OK, let’s call it a day. What have we learnt? Science has produced powerful models that describe the observable world and make good, but imperfect, predictions. None is definitive; each has refined the previous one, been more precise and often more complicated. Other models are around (general relativity theory, string theory, loop theory), playing on different stages (curved space, more than four dimensions), and the next Einstein may already be born. The relationship to reality can be obvious (circle), plausible (Newtonian mechanics), puzzling (relativity), unfathomable (quantum mechanics) or mind-boggling (QFT). While Archimedes and Newton drew their ideas from everyday experience, their successors were motivated by experiments that few of us have seen, let alone verified. Their results defy common sense and challenge our naive understanding of reality. We have learned more than we could have hoped for and are left with deep questions that may never be answered.
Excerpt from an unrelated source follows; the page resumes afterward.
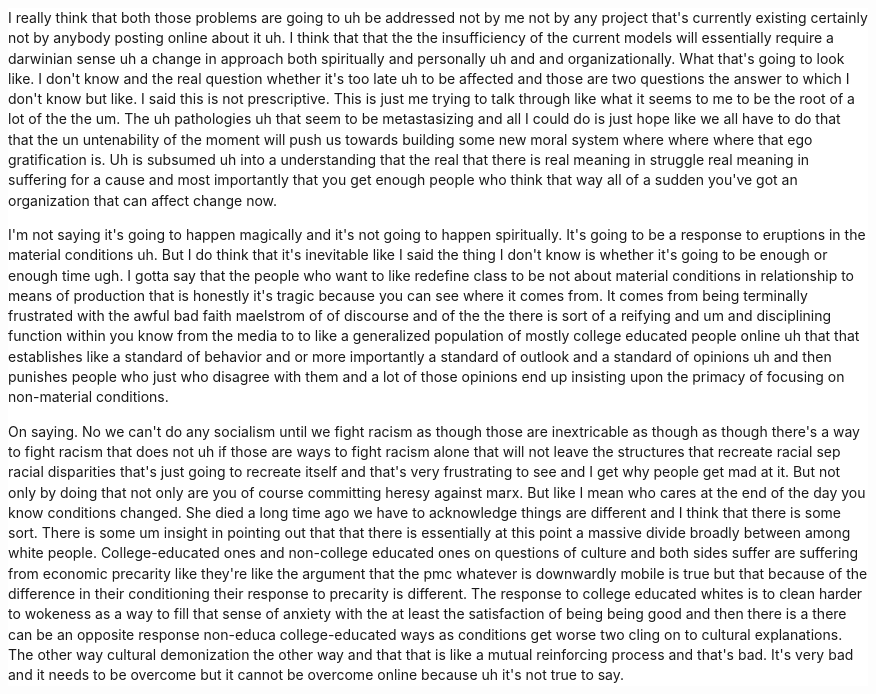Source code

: I really think that both those problems are going to uh be addressed not by me not by any project that's currently existing certainly not by anybody posting online about it uh. I think that that the the insufficiency of the current models will essentially require a darwinian sense uh a change in approach both spiritually and personally uh and and organizationally. What that's going to look like. I don't know and the real question whether it's too late uh to be affected and those are two questions the answer to which I don't know but like. I said this is not prescriptive. This is just me trying to talk through like what it seems to me to be the root of a lot of the the um. The uh pathologies uh that seem to be metastasizing and all I could do is just hope like we all have to do that that the un untenability of the moment will push us towards building some new moral system where where where that ego gratification is. Uh is subsumed uh into a understanding that the real that there is real meaning in struggle real meaning in suffering for a cause and most importantly that you get enough people who think that way all of a sudden you've got an organization that can affect change now.

I'm not saying it's going to happen magically and it's not going to happen spiritually. It's going to be a response to eruptions in the material conditions uh. But I do think that it's inevitable like I said the thing I don't know is whether it's going to be enough or enough time ugh. I gotta say that the people who want to like redefine class to be not about material conditions in relationship to means of production that is honestly it's tragic because you can see where it comes from. It comes from being terminally frustrated with the awful bad faith maelstrom of of discourse and of the the there is sort of a reifying and um and disciplining function within you know from the media to to like a generalized population of mostly college educated people online uh that that establishes like a standard of behavior and or more importantly a standard of outlook and a standard of opinions uh and then punishes people who just who disagree with them and a lot of those opinions end up insisting upon the primacy of focusing on non-material conditions.

On saying. No we can't do any socialism until we fight racism as though those are inextricable as though as though there's a way to fight racism that does not uh if those are ways to fight racism alone that will not leave the structures that recreate racial sep racial disparities that's just going to recreate itself and that's very frustrating to see and I get why people get mad at it. But not only by doing that not only are you of course committing heresy against marx. But like I mean who cares at the end of the day you know conditions changed. She died a long time ago we have to acknowledge things are different and I think that there is some sort. There is some um insight in pointing out that that there is essentially at this point a massive divide broadly between among white people. College-educated ones and non-college educated ones on questions of culture and both sides suffer are suffering from economic precarity like they're like the argument that the pmc whatever is downwardly mobile is true but that because of the difference in their conditioning their response to precarity is different. The response to college educated whites is to clean harder to wokeness as a way to fill that sense of anxiety with the at least the satisfaction of being being good and then there is a there can be an opposite response non-educa college-educated ways as conditions get worse two cling on to cultural explanations. The other way cultural demonization the other way and that that is like a mutual reinforcing process and that's bad. It's very bad and it needs to be overcome but it cannot be overcome online because uh it's not true to say.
What science doesn’t tell us#
Mankind is an insignificant species. We are minuscule creatures, living for a few world seconds on a planet that is barely a grain of dust in the universe, equipped with the senses and the brain that evolution has happened to give us. Scientists, for all their cleverness, are like beetles exploring a few metres of motorway: this motorway is straight, they would say, and it goes on to infinity. Every discovery raises new questions and no matter how far we go, the list of unsolved problems will always grow faster than the list of solved ones. Mysterious forces could be out there, influencing our lives or not, that you can call God, gods, ghosts, or whatever. Science does not even claim to be useful beyond the perceptible world, and it is far from exhaustive within it: Our minds are confined to the limits discovered by Gödel [Franzén, 2005], our computers to those discovered by Turing and Church. The age of the universe is estimated to be about 13.8 billion years and its diameter to be about 93 billion light years. Because of the finite speed of light, we will never see more than a tiny fraction of this vast four-dimensional space. No one knows how many dimensions our universe really has: just four, a million, or infinitely many. No one knows how many universes there really are: just one, a million, or infinitely many. And what does real mean? Perceptible? Perceptible by whom? Aliens may perceive a reality very different from ours, and large parts of the universe have probably never been perceived by any being. There are more things in heaven and earth, Horatio, than are dreamt of in your philosophy.